Tempo.co Dipublikasikan 11.08, 11/08 • Kodrat Setiawan
Ilustrasi BPJS Kesehatan. Dok.TEMPO/Aditia Noviansyah
BPJS Kesehatan tunduk terhadap seluruh regulasi yang ditetapkan pemerintah. Termasuk, putusan MA yang menolak gugatan uji materi kedua kenaikan iuran.

TEMPO.CO, Jakarta - BPJS Kesehatan menyatakan tunduk terhadap seluruh regulasi yang ditetapkan pemerintah. Termasuk, hasil putusan Mahkamah Agung (MA) yang menolak gugatan uji materi kedua terhadap kenaikan iuran BPJS Kesehatan.
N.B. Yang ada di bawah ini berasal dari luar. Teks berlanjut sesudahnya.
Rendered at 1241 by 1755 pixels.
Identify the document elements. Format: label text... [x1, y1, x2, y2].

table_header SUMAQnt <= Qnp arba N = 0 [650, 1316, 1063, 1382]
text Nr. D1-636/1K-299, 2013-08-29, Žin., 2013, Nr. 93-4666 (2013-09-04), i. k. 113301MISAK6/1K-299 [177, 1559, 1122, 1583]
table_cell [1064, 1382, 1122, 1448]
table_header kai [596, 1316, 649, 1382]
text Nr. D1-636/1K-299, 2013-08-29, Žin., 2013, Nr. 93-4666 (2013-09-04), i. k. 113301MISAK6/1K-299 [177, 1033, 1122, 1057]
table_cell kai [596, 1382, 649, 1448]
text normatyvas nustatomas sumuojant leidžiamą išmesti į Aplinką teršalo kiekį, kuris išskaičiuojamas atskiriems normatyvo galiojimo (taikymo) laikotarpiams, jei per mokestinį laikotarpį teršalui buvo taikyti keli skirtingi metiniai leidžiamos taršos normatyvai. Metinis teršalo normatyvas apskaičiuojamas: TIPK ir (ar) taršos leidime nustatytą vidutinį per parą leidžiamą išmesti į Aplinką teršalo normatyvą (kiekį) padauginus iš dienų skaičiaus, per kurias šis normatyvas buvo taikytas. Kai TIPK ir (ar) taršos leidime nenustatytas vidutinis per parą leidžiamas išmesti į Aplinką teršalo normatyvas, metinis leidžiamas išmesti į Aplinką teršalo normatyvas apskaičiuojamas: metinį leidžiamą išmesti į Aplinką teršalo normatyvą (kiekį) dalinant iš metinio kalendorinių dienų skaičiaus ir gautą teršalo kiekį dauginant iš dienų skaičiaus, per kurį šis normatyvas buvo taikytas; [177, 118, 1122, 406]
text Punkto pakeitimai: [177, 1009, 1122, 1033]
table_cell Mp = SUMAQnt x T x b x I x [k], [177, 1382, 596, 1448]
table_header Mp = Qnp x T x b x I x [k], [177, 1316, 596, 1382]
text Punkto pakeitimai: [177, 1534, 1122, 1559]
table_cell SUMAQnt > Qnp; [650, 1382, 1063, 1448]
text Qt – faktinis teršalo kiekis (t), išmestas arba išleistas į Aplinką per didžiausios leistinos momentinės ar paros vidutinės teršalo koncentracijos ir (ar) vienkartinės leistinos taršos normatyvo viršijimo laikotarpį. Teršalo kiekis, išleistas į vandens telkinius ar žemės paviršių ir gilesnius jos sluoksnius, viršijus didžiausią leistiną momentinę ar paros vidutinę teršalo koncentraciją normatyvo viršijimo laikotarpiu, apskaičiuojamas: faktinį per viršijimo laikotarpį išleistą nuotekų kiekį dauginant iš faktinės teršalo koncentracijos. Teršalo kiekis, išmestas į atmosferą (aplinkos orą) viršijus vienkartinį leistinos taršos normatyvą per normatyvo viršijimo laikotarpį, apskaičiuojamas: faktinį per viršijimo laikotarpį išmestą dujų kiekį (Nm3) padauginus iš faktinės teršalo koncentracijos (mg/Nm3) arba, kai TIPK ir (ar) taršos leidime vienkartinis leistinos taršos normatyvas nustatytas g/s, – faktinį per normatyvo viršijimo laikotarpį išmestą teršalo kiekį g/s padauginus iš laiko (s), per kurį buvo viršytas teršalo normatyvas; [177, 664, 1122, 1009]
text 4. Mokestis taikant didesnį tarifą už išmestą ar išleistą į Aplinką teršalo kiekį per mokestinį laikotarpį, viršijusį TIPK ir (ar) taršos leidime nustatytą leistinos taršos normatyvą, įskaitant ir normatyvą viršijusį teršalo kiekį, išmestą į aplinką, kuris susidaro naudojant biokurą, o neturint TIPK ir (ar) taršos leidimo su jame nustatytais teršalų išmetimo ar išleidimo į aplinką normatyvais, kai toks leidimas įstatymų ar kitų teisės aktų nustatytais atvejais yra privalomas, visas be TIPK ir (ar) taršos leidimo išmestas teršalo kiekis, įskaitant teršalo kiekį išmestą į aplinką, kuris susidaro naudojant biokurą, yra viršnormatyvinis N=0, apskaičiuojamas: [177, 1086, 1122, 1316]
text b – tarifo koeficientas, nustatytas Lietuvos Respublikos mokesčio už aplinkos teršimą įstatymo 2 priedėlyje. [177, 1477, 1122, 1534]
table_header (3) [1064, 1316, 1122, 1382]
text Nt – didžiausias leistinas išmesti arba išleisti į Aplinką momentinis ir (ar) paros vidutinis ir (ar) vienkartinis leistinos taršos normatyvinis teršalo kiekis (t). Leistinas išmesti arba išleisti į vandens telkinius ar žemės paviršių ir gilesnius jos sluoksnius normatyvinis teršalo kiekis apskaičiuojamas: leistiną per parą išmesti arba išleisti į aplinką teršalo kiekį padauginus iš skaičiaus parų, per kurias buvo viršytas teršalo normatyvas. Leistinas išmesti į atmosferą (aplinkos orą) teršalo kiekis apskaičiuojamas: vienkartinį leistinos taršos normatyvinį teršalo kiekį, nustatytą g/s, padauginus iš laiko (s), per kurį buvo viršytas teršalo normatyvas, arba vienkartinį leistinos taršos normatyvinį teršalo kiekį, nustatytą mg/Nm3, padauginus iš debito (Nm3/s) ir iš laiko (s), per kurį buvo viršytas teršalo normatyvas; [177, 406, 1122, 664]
Dengan putusan MA ini, maka Peraturan Presiden (Perpres) Nomor 64 Tahun 2020 yang mengatur iuran baru tetap berlaku. Sehingga, BPJS berharap keberlangsungan program JKN-KIS (Jaminan Kesehatan Nasional-Kartu Indonesia Sehat) bisa terus terjaga.
"Dapat memberikan perlindungan jaminan kesehatan bagi seluruh penduduk Indonesia," kata juru bicara BPJS Kesehatan Iqbal Anas Ma'ruf saat dihubungi di Jakarta, Selasa, 11 Agustus 2020.
Sebelumnya, Komunitas Pasien Cuci Darah Indonesia (KPCDI) melayangkan gugatan kedua karena pemerintah kembali menaikkan iuran BPJS Kesehatan. Mereka menggugat Perpres 64 Tahun 2020.
Tapi hari ini, KPCDI mengumumkan gugatan mereka ditolak MA. Meski belum ada hasil putusan lengkap, laman resmi MA mengumumkan bahwa amat putusan hakim adalah: Tolak Pemohonan.
Iqbal mengatakan sampai saat ini, BPJS Kesehatan tetap berkomitmen untuk menjalankan tugasnya dalam mengumpulkan iuran peserta. Besaran nominalnya sebagaimana yang ditetapkan pemerintah dalam Perpres 64 Tahun 2020.
Iqbal juga menyebut BPJS Kesehatan tetap fokus untuk terus meningkatkan kualitas layanan dari waktu ke waktu. "Demi kepuasan peserta dalam memperoleh jaminan kesehatan yang berkualitas tanpa diskriminasi," kata dia.